Oxford students’ union breaks NUS link

The University of Oxford has become the latest higher education institution to disaffiliate from the National Union of Students.

May 22, 2014

Oxford University Student Union will leave the NUS, which represents more than 600 students’ unions, after students voted in favour of non-affiliation by 1,780 votes to 1,652 – a margin of just 128 votes.

The result of the referendum, in which 15.1 per cent of students voted, was announced on 21 May.

Oxford’s union, which has produced three NUS presidents in its history, joins the student unions at the universities of St Andrew’s and Southampton, and Imperial College London, among others, in being non-affiliated with the National Union of Students. 

It is the latest difficulty for the NUS, which announced on 16 May that its chief executive Ben Kernighan had left the organisation after less than a year in charge.
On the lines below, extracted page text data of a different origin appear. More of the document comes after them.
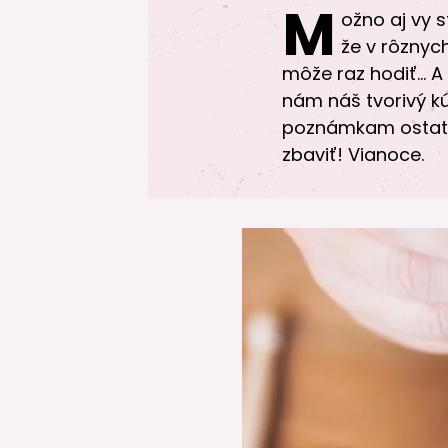
M
ožno aj vy 
že v rôznych
môže raz hodiť… A 
nám náš tvorivý kú
poznámkam ostatný
zbaviť! Vianoce.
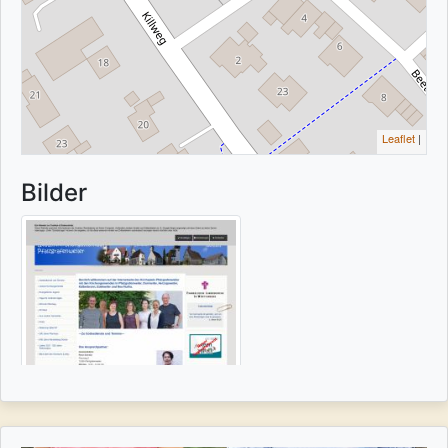
Leaflet
|
Bilder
The Oxford disaffiliation campaign was led by student Jack Matthews, who said he was “delighted that Oxford has had the courage to stand up against the NUS and demand change”.

Mr Matthews, a former delegate at the NUS national conference, has previously accused the organisation of bullying on account of his conservative political views.

In a blog, he has described his discomfort about the “the endless speeches […] about ‘Tory scumbags’” and the “offensive” speeches made about the death of Margaret Thatcher during last year’s conference.

Mr Matthews says that “the vitriol was so great I felt no longer able to remain on conference floor, and left the building - I was effectively hounded out”.

Meanwhile, OUSU president Tom Rutland said he was “disappointed by the result”, but hoped the union would re-affiliate soon.

“I’m concerned about the impact it will have on OUSU and Oxford students,” he said.

“My time at OUSU has shown me that NUS membership is a real lifeline both for our elected officers and our student body.”

An NUS spokeswoman said it “respects the decision taken this week in the referendum”, but would “welcome the union back should it wish to re-affiliate in the future”.

She said the NUS would make the case for the considerable benefits affiliation brings to students.

“Collectively, students through their students’ unions invest in a movement which campaigns to defend, extend and promote the rights of students on the national stage, and which saves students money by providing hundreds of discounts through the ever popular NUS extra [discount] card,” she said.